Unverhältnismäßige Maßnahme
Organisationen und Interessenverbände von Ärzten, Psychotherapeuten, Journalisten und Rechtsanwälten bezweifeln daher die Notwendigkeit und Verhältnismäßigkeit dieser Neuregelung. Nur noch drei Berufsgruppen können sich einigermaßen sicher vor Überwachungsmaßnahmen wähnen: Seelsorger, Strafverteidiger und Bundestagsabgeordnete. „Mit diesem Überwachungsgesetz begründet die Politik eine tiefe Misstrauenskultur gegenüber den Patienten in Deutschland“, urteilte daher der Präsident der Bundesärztekammer, Prof. Dr. med. Jörg-Dietrich Hoppe. „Das Patientengeheimnis und die ärztliche Schweigepflicht sind keine Rechte, die nach Maßgabe eines Ermittlungsbeamten von Fall zu Fall ausgesetzt werden können. Arztgespräche – auch telefonische Kontakte und E-Mails zwischen Ärzten und Patienten – brauchen absoluten Schutz.“
Die staatliche Schnüffelei bei Psychotherapeuten sei inakzeptabel, monierte auch die Bundespsychotherapeutenkammer. Gespräche zwischen Psychotherapeuten und ihren Patienten gehörten zum Kernbereich der privaten Lebensgestaltung, der nach Urteilen des Bundesverfassungsgerichts unantastbar sei und in dem der Staat nicht verdeckt ermitteln dürfe. Journalisten sehen die Pressefreiheit eingeschränkt, wenn im Rahmen von Recherchen der Informantenschutz nicht mehr gewährleistet werden kann.
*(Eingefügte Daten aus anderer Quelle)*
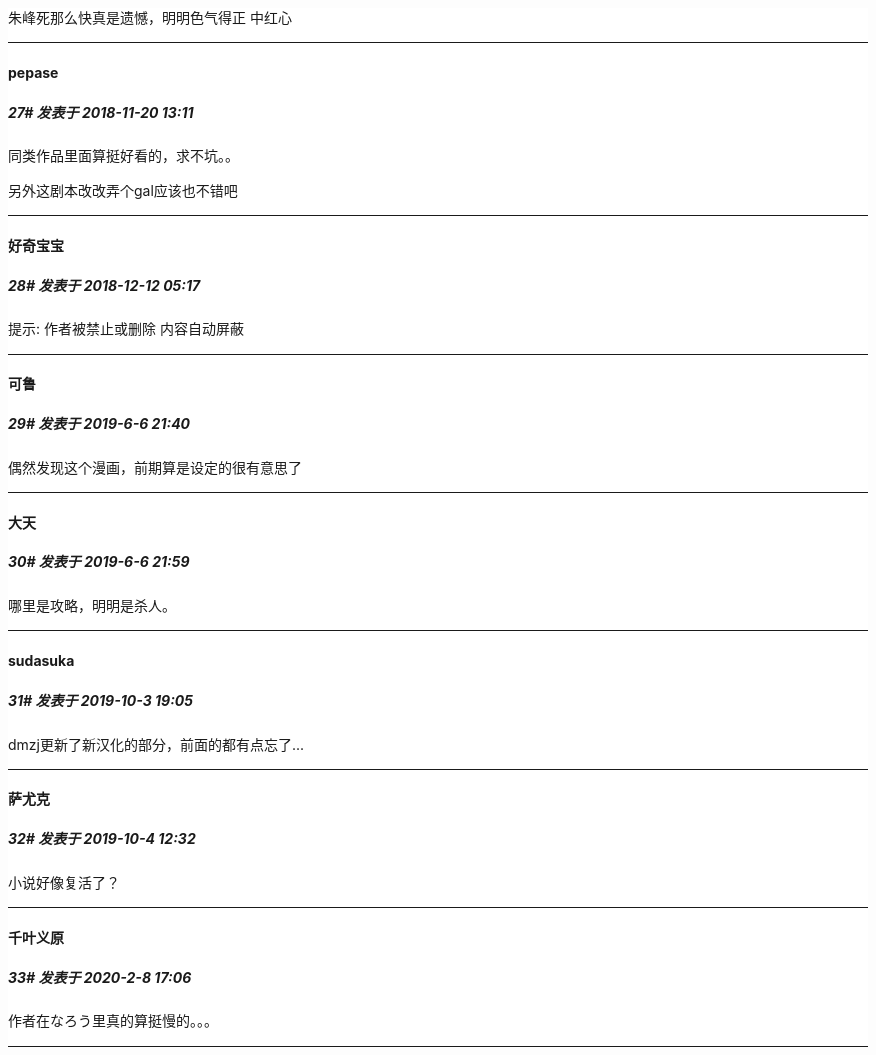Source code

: 朱峰死那么快真是遗憾，明明色气得正 中红心 

*****

####  pepase  
##### 27#       发表于 2018-11-20 13:11

同类作品里面算挺好看的，求不坑。。

另外这剧本改改弄个gal应该也不错吧

*****

####  好奇宝宝  
##### 28#       发表于 2018-12-12 05:17

提示: 作者被禁止或删除 内容自动屏蔽

*****

####  可鲁  
##### 29#       发表于 2019-6-6 21:40

偶然发现这个漫画，前期算是设定的很有意思了

*****

####  大天  
##### 30#       发表于 2019-6-6 21:59

哪里是攻略，明明是杀人。


*****

####  sudasuka  
##### 31#       发表于 2019-10-3 19:05

dmzj更新了新汉化的部分，前面的都有点忘了...

*****

####  萨尤克  
##### 32#       发表于 2019-10-4 12:32

小说好像复活了？

*****

####  千叶义原  
##### 33#       发表于 2020-2-8 17:06

作者在なろう里真的算挺慢的。。。

*****
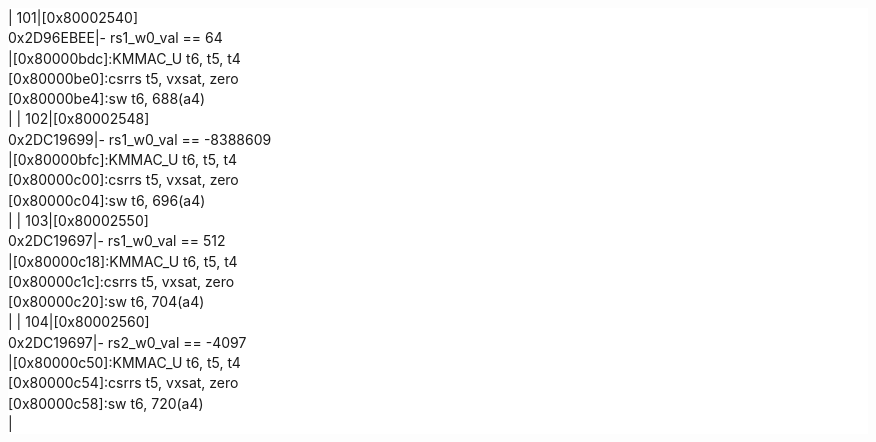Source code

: | 101|[0x80002540]<br>0x2D96EBEE|- rs1_w0_val == 64<br>                                                                                                              |[0x80000bdc]:KMMAC_U t6, t5, t4<br> [0x80000be0]:csrrs t5, vxsat, zero<br> [0x80000be4]:sw t6, 688(a4)<br>     |
| 102|[0x80002548]<br>0x2DC19699|- rs1_w0_val == -8388609<br>                                                                                                        |[0x80000bfc]:KMMAC_U t6, t5, t4<br> [0x80000c00]:csrrs t5, vxsat, zero<br> [0x80000c04]:sw t6, 696(a4)<br>     |
| 103|[0x80002550]<br>0x2DC19697|- rs1_w0_val == 512<br>                                                                                                             |[0x80000c18]:KMMAC_U t6, t5, t4<br> [0x80000c1c]:csrrs t5, vxsat, zero<br> [0x80000c20]:sw t6, 704(a4)<br>     |
| 104|[0x80002560]<br>0x2DC19697|- rs2_w0_val == -4097<br>                                                                                                           |[0x80000c50]:KMMAC_U t6, t5, t4<br> [0x80000c54]:csrrs t5, vxsat, zero<br> [0x80000c58]:sw t6, 720(a4)<br>     |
Bürgerrechtler und Datenschützer haben bereits eine Verfassungsbeschwerde beim Bundesverfassungsgericht gegen das Gesetz angekündigt, das sie als Eingriff in das Grundrecht auf informationelle Selbstbestimmung bewerten. Der Marburger Bund will prüfen, ob er sich einer Verfassungsklage anschließt.